[Collected data]
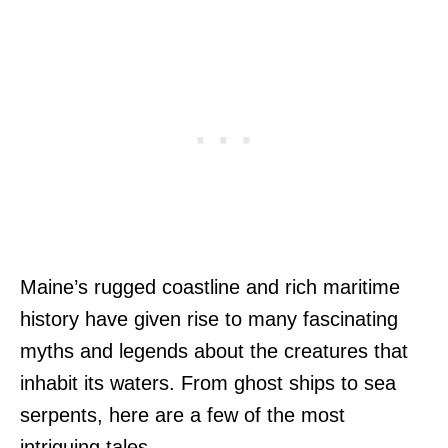
Maine’s rugged coastline and rich maritime
history have given rise to many fascinating
myths and legends about the creatures that
inhabit its waters. From ghost ships to sea
serpents, here are a few of the most
intriguing tales.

*Directions for this task:*
Rewrite the text of the entries with "tales" swapped for "stories" and every other word left as it is. Leave the pictures out of your answer.

*Answer section:*
Maine’s rugged coastline and rich maritime
history have given rise to many fascinating
myths and legends about the creatures that
inhabit its waters. From ghost ships to sea
serpents, here are a few of the most
intriguing stories.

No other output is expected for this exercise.